Discussing her involvement with Children and Screens, Dr. Reich emphasized the importance of the Institute’s Congresses and research retreats. In her view, the Institute’s earlier Congresses and research retreats addressed a need for creating spaces for interdisciplinary researchers to discuss the growing research on digital media impacts on children from a developmental angle. “I was excited that Children and Screens was filling this much needed gap in the [United States] for doing this kind of research and having a space that brought people together.”
By 2022, Dr. Reich formally joined the Advisory Board, describing it as a natural progression: “I already had one foot in,” but at this time she “jumped in all the way.”
She continues to value the shared mission and collegial spirit of the Children and Screens community. “It’s such a great group of people who are really passionate about supporting children, with very diverse backgrounds and interests.”
I was excited that Children and Screens was filling the much needed gap for this kind of research and having a space that brought people together.

Looking Ahead
Dr.
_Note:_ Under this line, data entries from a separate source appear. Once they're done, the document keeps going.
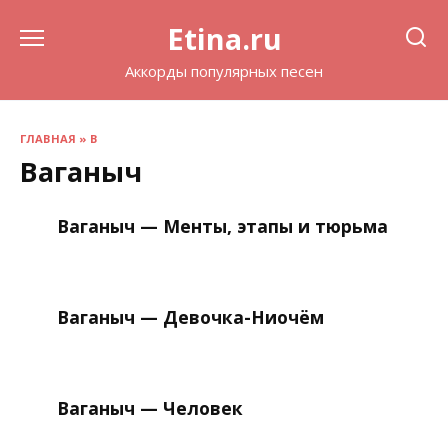
Перейти
Etina.ru
к
содержанию
Аккорды популярных песен
ГЛАВНАЯ
»
В
Ваганыч
Ваганыч — Менты, этапы и тюрьма
Ваганыч — Девочка-Ниочём
Ваганыч — Человек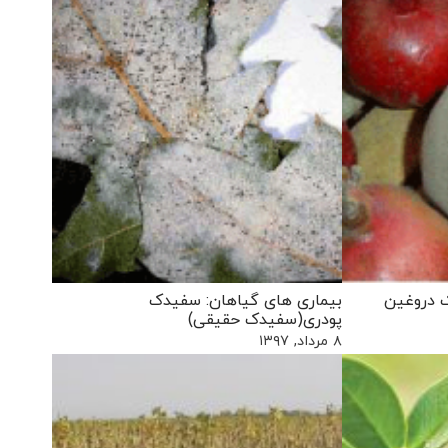
 دروغین
بیماری های گیاهان: سفیدک
پودری(سفیدک حقیقی)
۸ مرداد, ۱۳۹۷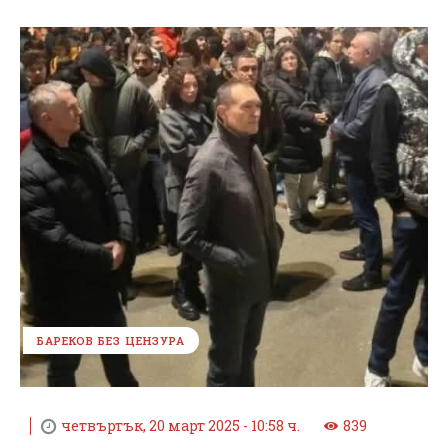
БАРЕКОВ БЕЗ ЦЕНЗУРА
четвъртък, 20 март 2025 - 10:58 ч.
839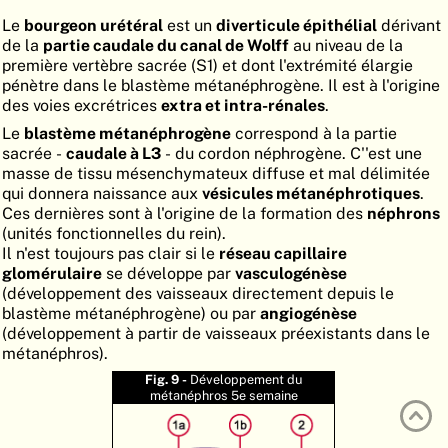
ATLAS
EMBRYOLOGY
Le
bourgeon urétéral
est un
diverticule épithélial
dérivant
de la
partie caudale du canal de Wolff
au niveau de la
RECHERCHER
première vertèbre sacrée (S1) et dont l'extrémité élargie
pénètre dans le blastème métanéphrogène. Il est à l'origine
AIDE
des voies excrétrices
extra et intra-rénales
.
Le
blastème métanéphrogène
correspond à la partie
sacrée -
caudale à L3
- du cordon néphrogène. C''est une
DE
masse de tissu mésenchymateux diffuse et mal délimitée
qui donnera naissance aux
vésicules métanéphrotiques
.
EN
Ces dernières sont à l'origine de la formation des
néphrons
(unités fonctionnelles du rein).
Il n'est toujours pas clair si le
réseau capillaire
glomérulaire
se développe par
vasculogénèse
(développement des vaisseaux directement depuis le
blastème métanéphrogène) ou par
angiogénèse
(développement à partir de vaisseaux préexistants dans le
métanéphros).
Fig. 9 -
Développement du
métanéphros 5e semaine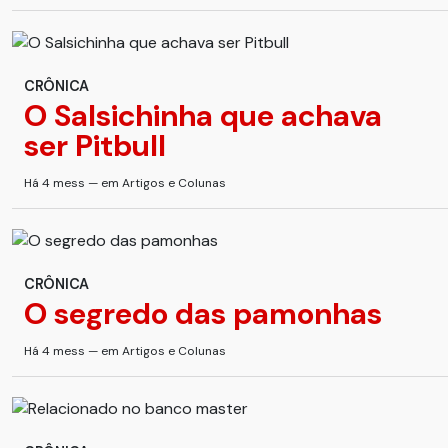
CRÔNICA
O Salsichinha que achava
ser Pitbull
Há 4 mess — em Artigos e Colunas
CRÔNICA
O segredo das pamonhas
Há 4 mess — em Artigos e Colunas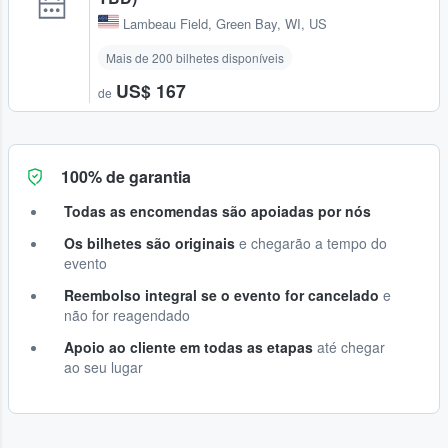
Lambeau Field
,
Green Bay, WI, US
Mais de 200 bilhetes disponíveis
US$ 167
de
100% de garantia
Todas as encomendas são apoiadas por nós
Os bilhetes são originais
e chegarão a tempo do
evento
Reembolso integral se o evento for cancelado
e
não for reagendado
Apoio ao cliente em todas as etapas
até chegar
ao seu lugar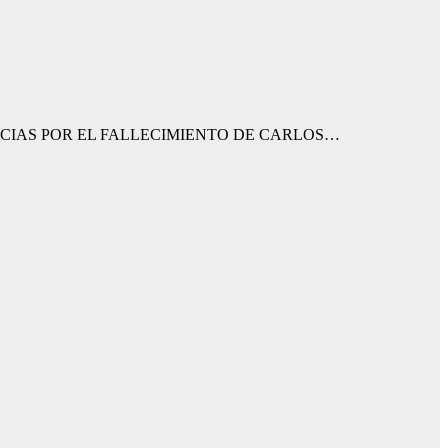
NCIAS POR EL FALLECIMIENTO DE CARLOS…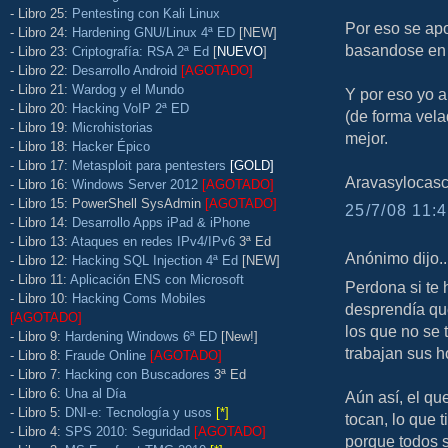
- Libro 25:
Pentesting con Kali Linux
Por eso se ap
- Libro 24:
Hardening GNU/Linux 4ª ED
[NEW]
basandose en 
- Libro 23:
Criptografía: RSA 2ª Ed
[
NUEVO
]
- Libro 22:
Desarrollo Android
[AGOTADO]
- Libro 21:
Wardog y el Mundo
Y por eso yo a
- Libro 20:
Hacking VoIP 2ª ED
(de forma vel
- Libro 19:
Microhistorias
mejor.
- Libro 18:
Hacker Épico
- Libro 17:
Metasploit para pentesters
[GOLD]
Aravasylocas
- Libro 16:
Windows Server 2012
[AGOTADO]
- Libro 15: PowerShell SysAdmin
[AGOTADO]
25/7/08 11:4
- Libro 14:
Desarrollo Apps iPad & iPhone
- Libro 13:
Ataques en redes IPv4/IPv6
3ª Ed
Anónimo dijo..
- Libro 12:
Hacking SQL Injection 4ª Ed
[NEW]
- Libro 11:
Aplicación ENS con Microsoft
Perdona si te 
- Libro 10:
Hacking Coms Mobiles
desprendía qu
[AGOTADO]
los que no se 
- Libro 9:
Hardening Windows 6ª ED
[New!]
trabajan sus h
- Libro 8:
Fraude Online
[AGOTADO]
- Libro 7:
Hacking con Buscadores
3ª Ed
- Libro 6:
Una al Día
Aún así, el qu
- Libro 5:
DNI-e: Tecnología y usos
[*]
tocan, lo que t
- Libro 4:
SPS 2010: Seguridad
[AGOTADO]
porque todos s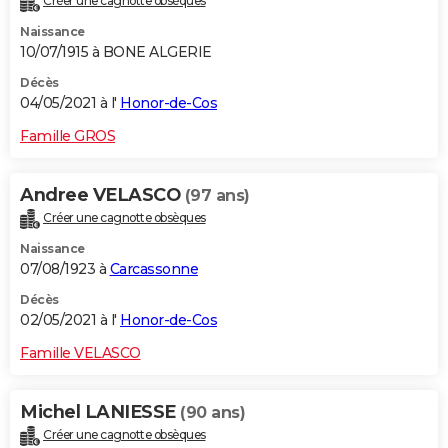
Créer une cagnotte obsèques
Naissance
10/07/1915 à BONE ALGERIE
Décès
04/05/2021 à l'
Honor-de-Cos
Famille GROS
Andree VELASCO
(97 ans)
Créer une cagnotte obsèques
Naissance
07/08/1923 à
Carcassonne
Décès
02/05/2021 à l'
Honor-de-Cos
Famille VELASCO
Michel LANIESSE
(90 ans)
Créer une cagnotte obsèques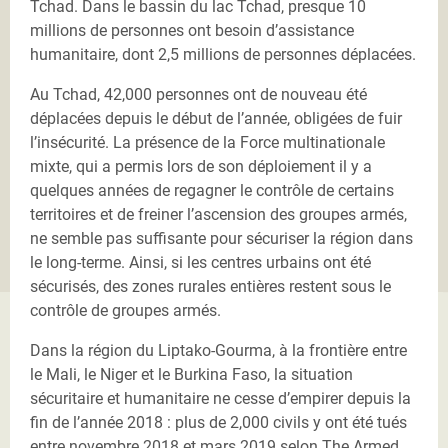
Tchad. Dans le bassin du lac Tchad, presque 10
millions de personnes ont besoin d’assistance
humanitaire, dont 2,5 millions de personnes déplacées.
Au Tchad, 42,000 personnes ont de nouveau été
déplacées depuis le début de l’année, obligées de fuir
l’insécurité. La présence de la Force multinationale
mixte, qui a permis lors de son déploiement il y a
quelques années de regagner le contrôle de certains
territoires et de freiner l’ascension des groupes armés,
ne semble pas suffisante pour sécuriser la région dans
le long-terme. Ainsi, si les centres urbains ont été
sécurisés, des zones rurales entières restent sous le
contrôle de groupes armés.
Dans la région du Liptako-Gourma, à la frontière entre
le Mali, le Niger et le Burkina Faso, la situation
sécuritaire et humanitaire ne cesse d’empirer depuis la
fin de l’année 2018 : plus de 2,000 civils y ont été tués
entre novembre 2018 et mars 2019 selon The Armed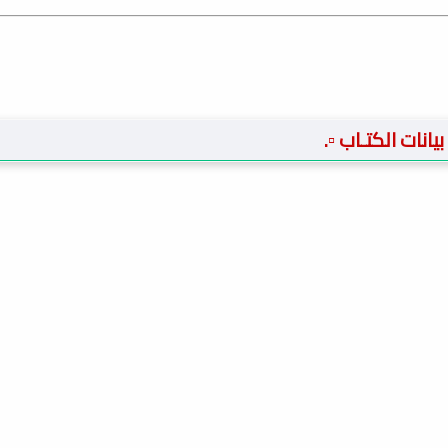
️ بيانات الكتـاب ▫️.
Reich’s current research includes a focus on understanding the intersection of children’s online and offline experiences in the context of family lives and the influence of varying socioeconomic, identity and other factors.
“We haven’t gotten to a place where we understand the ecology of families’ uses of media for the diverse array of families, structures, resources, identities, processes in our country.” Dr. Reich emphasized the importance of future research that reflects the full range of children’s experiences, noting that media effects “all children’s lives” and that research must “speak to all different types of kids and families to best support them.”